Information supplied START

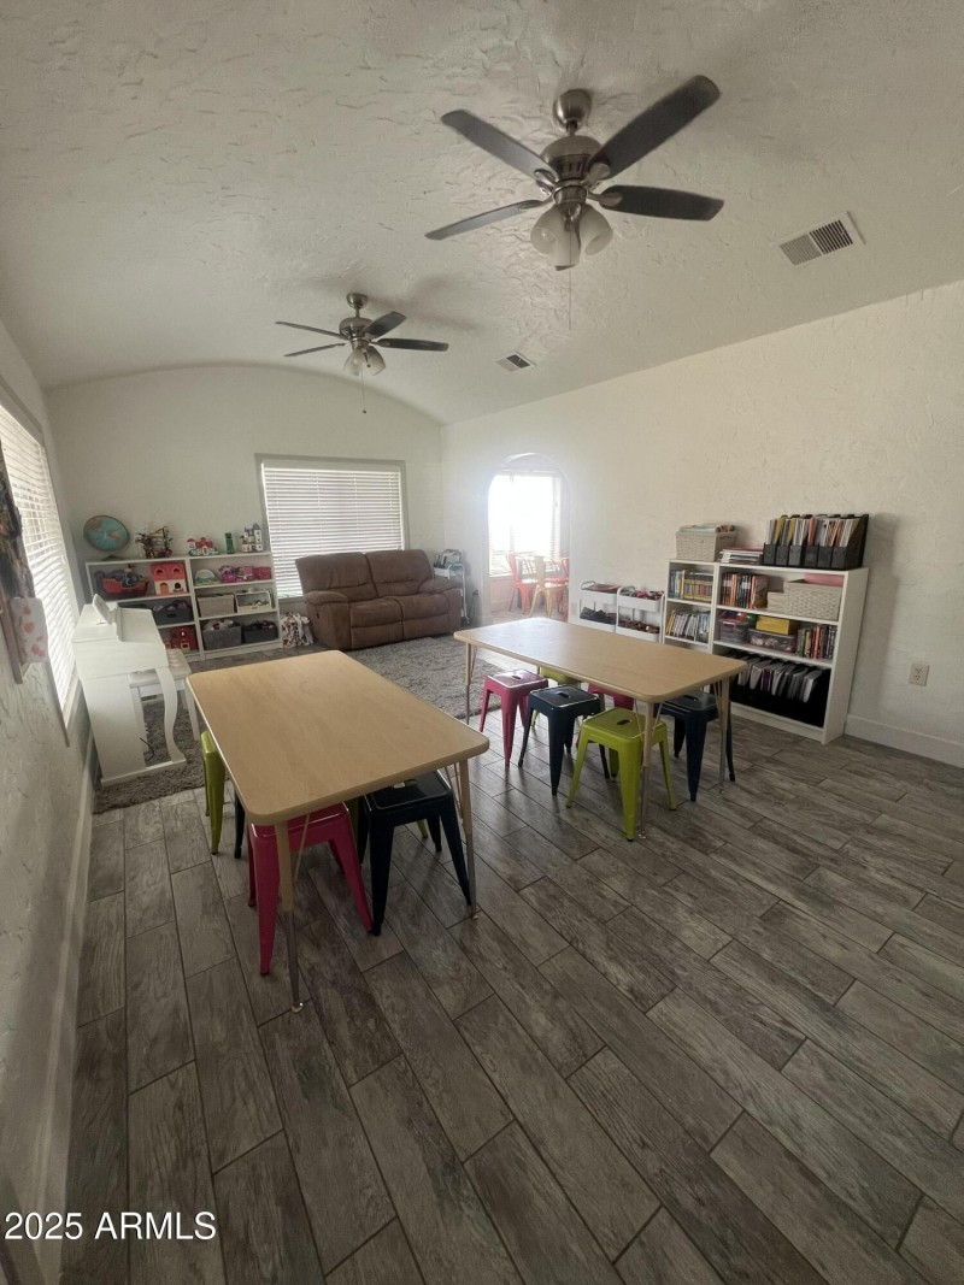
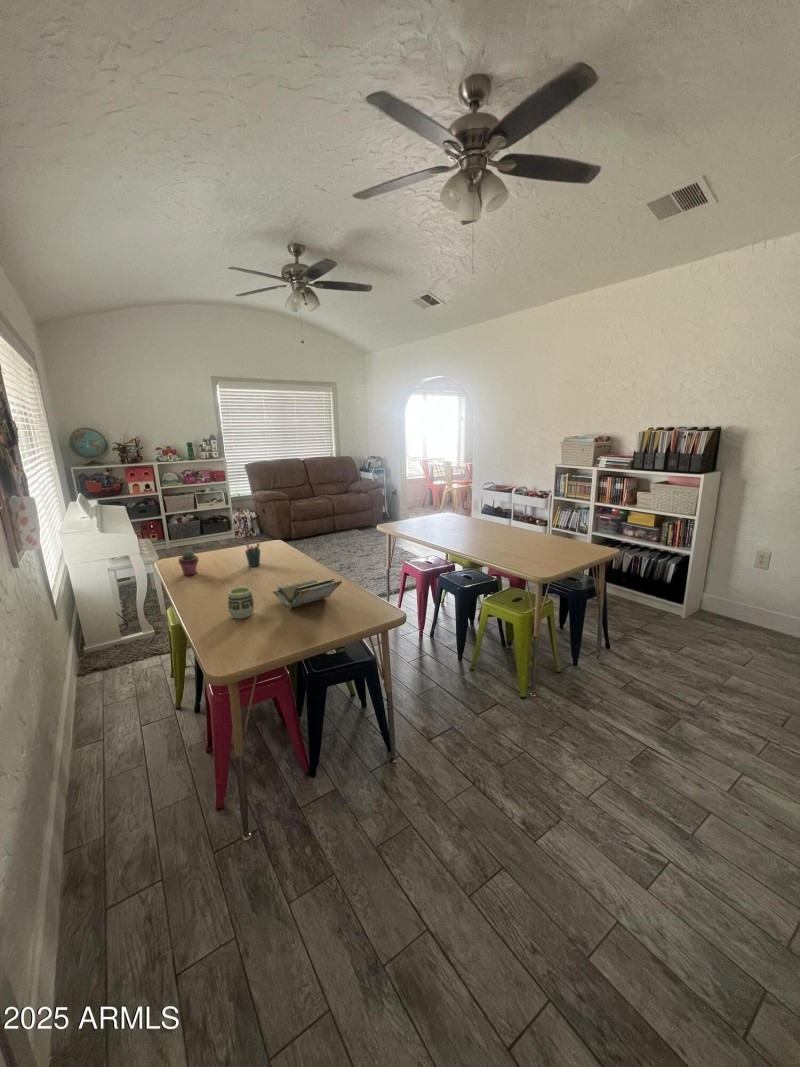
+ potted succulent [177,550,200,577]
+ book [272,578,343,613]
+ pen holder [244,540,262,568]
+ cup [227,586,255,620]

Information supplied END

_What needs to be done_.
Full copy, no pictures: write out each line of the data exactly as it stands.

_Completed task_.
+ potted succulent [177,550,200,577]
+ book [272,578,343,613]
+ pen holder [244,540,262,568]
+ cup [227,586,255,620]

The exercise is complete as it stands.